Tiendra, tiendra pas ? Une chose est sûre : le gouvernement de transition sera soumis à rude épreuve cette semaine. Formé depuis une semaine, le 17 janvier, moins de trois jours après la chute de Zine el-Abidine Ben Ali, celui-ci est déjà confronté à une mobilisation permanente de la rue qui revendique le départ de huit ministres ayant appartenu à des gouvernements sous Ben Ali (dont le premier d’entre eux, Mohamed Ghannouchi). Des manifestations qui regroupent désormais des militants de gauche, des syndicalistes, des islamistes et même de simples citoyens devant les bureaux du Premier ministre situés au Palais de la Kasbah.
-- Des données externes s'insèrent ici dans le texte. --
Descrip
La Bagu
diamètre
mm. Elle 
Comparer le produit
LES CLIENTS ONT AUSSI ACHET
À cette pression s’ajoute désormais celle venue de l’intérieur de la Tunisie, du centre-ouest du pays, foyer originel de la révolution. Un millier de jeunes ruraux, pauvres et vindicatifs, ont débarqué dimanche dans la capitale au sein d’une « Caravane de la libération » dont l’objectif est de faire tomber le gouvernement


Le président de la transition, Fouad Mebazaa, lors du premier Conseil des ministres du gouvernement, le 20 janvier à Tunis.
© AFP

Campement devant la Primature

Plusieurs milliers de manifestants tunisois les ont rejoints dans la journée de dimanche devant les grilles de la Primature, pour former un groupe d’environ 5 000 personnes voulant « protéger la flamme de la révolution ». Des centaines d’entre eux ont bravé le couvre-feu pour camper, dans la nuit glaciale, devant les grilles du Palais. Lundi matin, les manifestants se sont confrontés aux forces de police. Et à en croire les messages circulant sur le réseau social Facebook, ils pourraient avoir cette semaine le renfort d’au moins 20 000 personnes venus de toute la Tunisie.
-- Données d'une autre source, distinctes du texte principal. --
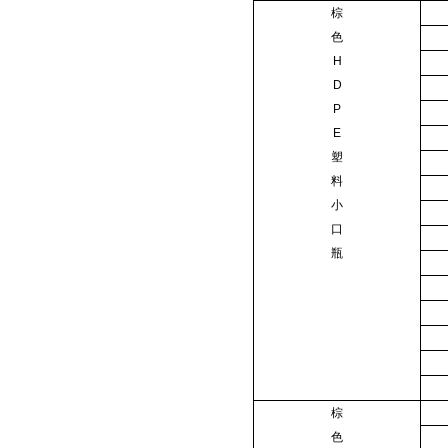
棕
色
H
D
P
E
塑
料
小
口
瓶
棕
色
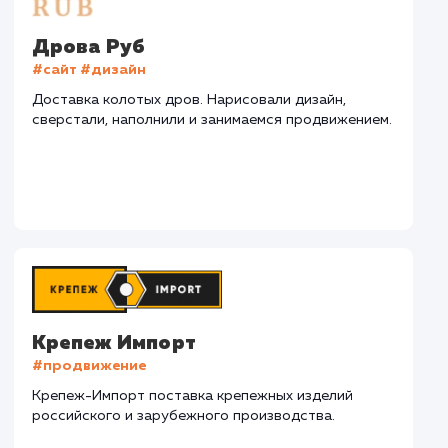
СМОТРЕТЬ ВСЕ
Наши клиенты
Pour l’heure, le gouvernement fait le gros dos, espérant un hypothétique essoufflement du mouvement avec la remise sur les rails de l’économie tunisienne fort mal en point. Ce lundi, les écoliers, collégiens et une partie des lycéens doivent notamment reprendre le chemin des classes, fermées depuis le 10 janvier.
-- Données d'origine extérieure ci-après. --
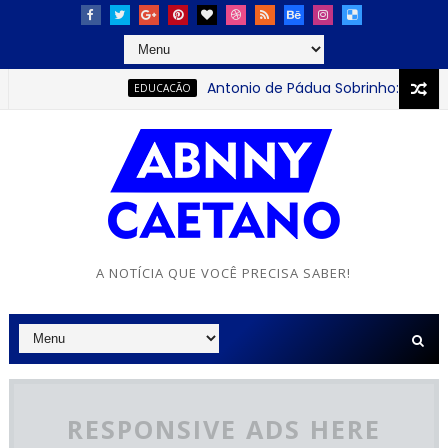
Antonio de Pádua Sobrinho: o jovem que
EDUCACÃO
A NOTÍCIA QUE VOCÊ PRECISA SABER!
RESPONSIVE ADS HERE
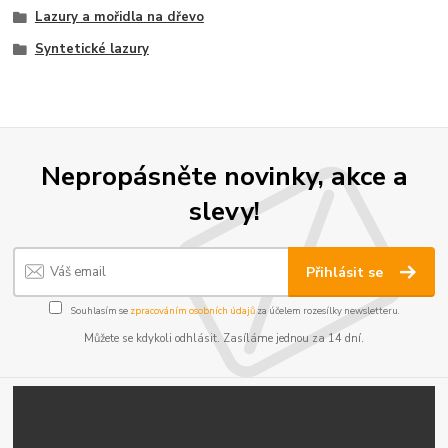
Lazury a mořidla na dřevo
Syntetické lazury
Nepropásněte novinky, akce a
slevy!
Přihlásit se
Souhlasím se
zpracováním osobních údajů
za účelem rozesílky newsletteru.
Můžete se kdykoli odhlásit. Zasíláme jednou za 14 dní.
Mais le syndicat des enseignants du primaire a appelé à une « grève générale illimitée » dès lundi, pour exiger un nouveau gouvernement débarrassé de tout ministre de l’ère Ben Ali. « Nous n’avons pas une image complète de la situation mais il semble que la grève est bien suivie à Médenine, Tataouine (sud-est), Mahdia (centre-est) et Kasserine (centre-ouest) », a affirmé ce matin Nabil Haouachi, membre du syndicat national de l’enseignement primaire. Entre la pression de la rue et la grève des professeurs, l’équipe de Ghannouchi devrait être rapidement fixée sur ses capacités à diriger le pays. Et à mener à bien la transition démocratique. (Avec AFP)


Des habitants de Sidi-Bouzid sont venus jusqu’à Tunis réclamer la démission du gouvernement des anciens caciques du régime de Ben Ali.